* **WHAT THE TASK ASKS**
At the line containing "left front paw: (524, 381)", begin retyping, and continue word for word until the records below run out.

* **RECORDS FOR THE TASK**
________________________________________

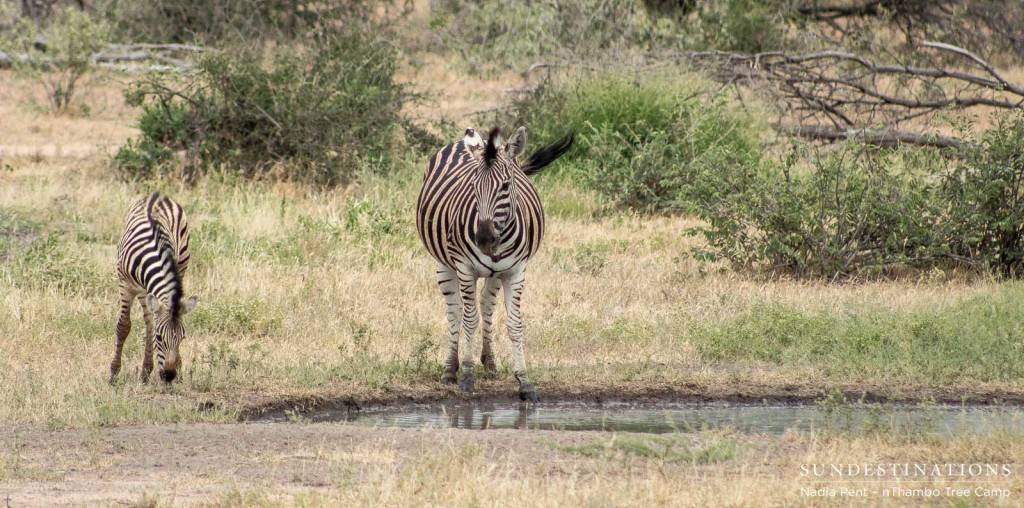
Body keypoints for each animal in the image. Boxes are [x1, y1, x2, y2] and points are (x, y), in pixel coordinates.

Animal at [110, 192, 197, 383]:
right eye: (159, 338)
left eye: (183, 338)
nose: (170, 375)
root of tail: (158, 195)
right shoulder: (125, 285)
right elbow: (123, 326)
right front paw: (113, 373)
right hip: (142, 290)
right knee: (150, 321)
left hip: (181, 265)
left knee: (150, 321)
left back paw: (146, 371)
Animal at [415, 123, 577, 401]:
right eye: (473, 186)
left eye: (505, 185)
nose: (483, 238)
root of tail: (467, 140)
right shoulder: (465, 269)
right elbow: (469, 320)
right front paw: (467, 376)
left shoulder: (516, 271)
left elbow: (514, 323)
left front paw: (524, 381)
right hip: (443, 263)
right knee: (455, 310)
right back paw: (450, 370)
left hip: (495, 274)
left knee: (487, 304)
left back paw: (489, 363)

________________________________________

* **THE ANSWER**
left front paw: (524, 381)
right hip: (443, 263)
right knee: (455, 310)
right back paw: (450, 370)
left hip: (495, 274)
left knee: (487, 304)
left back paw: (489, 363)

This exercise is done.